Mourinho è fonte di ispirazione, per noi NON esteti del soccer.
Poche settimane fa ha chiarito un concetto elementare: chi fa un gol in più e ne prende uno in meno, vince e se vince è un bravo allenatore.
Facendo una riflessione sul panorama del giornalismo sportivo locale, alla schiera foltissima dei servi del padrone, che ascrive le più prestigiose firme locali, si aggiunge quella, recente, dei servi dell’insensato.
Coloro cioè, che sostengono proposizioni “insensate” solo per l’orgoglio di non ammettere l’errore o per ragioni di umore personale o peggio ancora per ragioni di pseudoamicizia o per ragioni dogmatiche o per tutte queste insieme.
Gente senza qualità, direbbe un ex presidente.
Gente che si nasconde dietro frasi insensate, che non possono essere vere o false, per uscire dal proprio imbarazzo.
Sostenere “abracadaba Socrate” è facile per questi professionisti del nulla cosmico, perché nessuno potrà dire che hanno detto una cosa falsa.
Non volevo scomodare Wittgenstein, che i nostri non sanno neppure dove sta di casa; possono sempre rimediare con l’intelligenza artificiale, non avendone una naturale.
Uno si aspetta che un ingegnere o un tecnico, per formazione, partano dall’osservazione della realtà per descriverla, spiegarla (Wittgenstein appunto), invece no, assistiamo esausti, da mesi, ad una continua interpretazione della realtà, anzi, ad una continua reinterpretazione della realtà.
A quale scopo?
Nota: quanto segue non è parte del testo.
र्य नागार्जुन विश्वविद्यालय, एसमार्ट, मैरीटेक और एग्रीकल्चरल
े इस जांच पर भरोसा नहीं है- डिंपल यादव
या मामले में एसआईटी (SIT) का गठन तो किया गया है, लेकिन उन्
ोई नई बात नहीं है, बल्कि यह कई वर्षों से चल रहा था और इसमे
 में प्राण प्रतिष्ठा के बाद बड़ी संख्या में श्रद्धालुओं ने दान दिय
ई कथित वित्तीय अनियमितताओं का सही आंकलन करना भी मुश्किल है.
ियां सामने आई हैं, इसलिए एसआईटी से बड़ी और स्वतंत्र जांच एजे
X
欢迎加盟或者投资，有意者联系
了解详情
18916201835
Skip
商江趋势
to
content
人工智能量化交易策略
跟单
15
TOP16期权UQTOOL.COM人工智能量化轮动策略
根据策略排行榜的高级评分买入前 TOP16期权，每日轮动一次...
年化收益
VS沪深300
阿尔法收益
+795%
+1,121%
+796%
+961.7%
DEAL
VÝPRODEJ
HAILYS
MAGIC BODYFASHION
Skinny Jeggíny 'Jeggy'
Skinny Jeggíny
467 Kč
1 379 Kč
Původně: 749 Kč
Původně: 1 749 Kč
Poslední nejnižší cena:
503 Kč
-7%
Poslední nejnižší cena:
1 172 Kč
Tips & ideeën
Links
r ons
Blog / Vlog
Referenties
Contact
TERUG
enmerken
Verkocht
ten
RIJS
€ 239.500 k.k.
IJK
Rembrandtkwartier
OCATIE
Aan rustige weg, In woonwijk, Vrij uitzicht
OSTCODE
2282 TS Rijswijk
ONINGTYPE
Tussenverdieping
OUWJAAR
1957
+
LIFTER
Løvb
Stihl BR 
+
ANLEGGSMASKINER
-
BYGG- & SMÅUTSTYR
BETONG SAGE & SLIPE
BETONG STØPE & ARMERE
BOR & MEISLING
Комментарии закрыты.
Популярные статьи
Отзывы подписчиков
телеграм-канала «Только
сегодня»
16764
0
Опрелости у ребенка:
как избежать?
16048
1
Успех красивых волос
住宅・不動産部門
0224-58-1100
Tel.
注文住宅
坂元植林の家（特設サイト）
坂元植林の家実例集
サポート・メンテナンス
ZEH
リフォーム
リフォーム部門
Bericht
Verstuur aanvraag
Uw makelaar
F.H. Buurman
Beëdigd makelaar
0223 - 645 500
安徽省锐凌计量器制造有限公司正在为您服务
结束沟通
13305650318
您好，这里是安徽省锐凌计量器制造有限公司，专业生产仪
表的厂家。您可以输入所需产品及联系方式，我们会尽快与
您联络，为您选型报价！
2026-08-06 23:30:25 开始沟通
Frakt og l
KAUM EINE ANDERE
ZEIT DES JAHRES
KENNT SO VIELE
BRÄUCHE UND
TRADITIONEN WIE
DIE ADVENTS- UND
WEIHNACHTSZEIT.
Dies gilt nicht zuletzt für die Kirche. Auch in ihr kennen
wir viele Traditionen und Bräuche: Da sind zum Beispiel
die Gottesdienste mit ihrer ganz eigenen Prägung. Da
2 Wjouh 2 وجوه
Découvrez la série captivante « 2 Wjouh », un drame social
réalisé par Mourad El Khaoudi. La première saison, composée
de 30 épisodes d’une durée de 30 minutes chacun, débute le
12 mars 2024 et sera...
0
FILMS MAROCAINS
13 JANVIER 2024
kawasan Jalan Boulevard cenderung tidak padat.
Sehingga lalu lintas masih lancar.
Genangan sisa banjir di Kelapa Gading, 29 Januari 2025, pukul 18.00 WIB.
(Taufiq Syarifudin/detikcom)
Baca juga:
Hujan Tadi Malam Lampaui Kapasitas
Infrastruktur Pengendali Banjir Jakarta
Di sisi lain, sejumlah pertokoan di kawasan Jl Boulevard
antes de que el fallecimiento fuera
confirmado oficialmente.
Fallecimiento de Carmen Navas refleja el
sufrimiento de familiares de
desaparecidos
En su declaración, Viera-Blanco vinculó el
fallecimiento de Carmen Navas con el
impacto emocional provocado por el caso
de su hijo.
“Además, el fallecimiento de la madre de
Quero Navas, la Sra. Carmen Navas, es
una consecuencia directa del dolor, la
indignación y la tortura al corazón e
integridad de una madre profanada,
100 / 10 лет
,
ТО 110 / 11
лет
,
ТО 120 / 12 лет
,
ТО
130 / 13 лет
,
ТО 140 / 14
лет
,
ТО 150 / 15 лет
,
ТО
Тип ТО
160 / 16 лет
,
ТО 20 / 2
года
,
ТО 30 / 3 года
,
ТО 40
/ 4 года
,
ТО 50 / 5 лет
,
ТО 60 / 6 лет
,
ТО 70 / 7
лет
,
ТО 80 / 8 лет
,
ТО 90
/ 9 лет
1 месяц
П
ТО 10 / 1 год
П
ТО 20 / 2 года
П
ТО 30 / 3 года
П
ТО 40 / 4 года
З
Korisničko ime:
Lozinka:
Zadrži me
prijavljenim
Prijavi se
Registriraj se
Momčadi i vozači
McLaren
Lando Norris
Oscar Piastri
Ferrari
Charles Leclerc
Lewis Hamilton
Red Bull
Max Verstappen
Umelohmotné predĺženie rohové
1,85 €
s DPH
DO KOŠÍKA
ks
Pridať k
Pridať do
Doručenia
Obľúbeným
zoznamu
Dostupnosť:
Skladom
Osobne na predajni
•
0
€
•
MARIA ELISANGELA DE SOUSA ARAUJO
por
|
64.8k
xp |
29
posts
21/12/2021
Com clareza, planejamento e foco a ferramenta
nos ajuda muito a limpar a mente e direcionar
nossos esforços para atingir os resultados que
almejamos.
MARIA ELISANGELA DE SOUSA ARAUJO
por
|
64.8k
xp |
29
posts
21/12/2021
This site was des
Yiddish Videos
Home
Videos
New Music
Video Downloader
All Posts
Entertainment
Con quale vantaggio?
Ma torniamo allo Special One.
Mourinho prosegue il suo mai banale ragionamento, con una considerazione; oggi gli allenatori hanno perso il ruolo fondamentale che avevano fino a poco tempo fa, stanno perdendo la centralità nella vita del club.
Ovviamente non sempre è così, ma la nuova generazione di tecnici è di fatto esautorata da alcune delle proprie prerogative, redistribuite a procuratori, assistenti, dirigenti, proprietari, comitati, analisti, direttori sportivi.
Figure che, dice Mou, sono “il più dele volte impreparate”.
Allora troviamo a Cesena, un allenatore Mignani che non è un cuor di leone e che ha a che fare con il dirigente che gli suggerisce di far giocare questo o quello, la proprietà che gli suggerisce quale portiere scegliere, il giocatore di peso che spinto dal proprio procuratore, prende in mano le redini dello spogliatoio e magari non solo quello, da chi gli fa il mercato, da chi gli dice con che schema giocare e la preparazione, e il giovane da lanciare il vecchio da rigenerare, con qualcuno vuole decidere o influenzare la decisione.
Insomma il nostro povero Don Abbondio, che non è un tecnico scarso, ma che si rende conto di essere un impiegato in mezzo a tanti vasi di ferro, cerca di accontentare un po’ tutti, senza pestare i piedi a quasi nessuno, se non a chi, come ad esempio Ciofi, viene giudicato (a torto) ancora più di coccio.
Per i nostri commentatori, se Mignani porta a casa dei risultati, questi sono dovuti, se invece i giocatori che manda in campo sottoperformano, allora la colpa è sua, perché guai, a vedere e raccontare la realtà, i comitati, il DS, i proprietari, i procuratori, ecc insomma tutti quei personaggi che “il più delle volte sono impreparati” potrebbero risentirsene, e allora arriva la telefonata storta, la ritorsione, l’isolamento.
Quindi meglio non raccontare la realtà, incensare chi può darti informazioni per scrivere l’articolo o chi ti blandisce con il miele dell’adulazione, piuttosto che raccontare la realtà che si vede.
Che è quello che cerchiamo di fare noi, che non abbiamo bisogno di like per alimentare il nostro amor proprio, invero molto scarno.
PS: ricordiamo al nostro gentile pubblico, che i trofei si vincono con maggiore frequenza con allenatori di un certo spessore: Ancelotti, Mou, Guardiola, Klopp, Conte e nel nostro piccolo con i Bisoli, i Castori, i Toscano. Quindi auspichiamo che a Mignani sia dato il valore e il peso che merita, perché possa giocarsi le carte che ha, senza dover essere esautorato delle proprie prerogative da figure “il più delle volte impreparate”.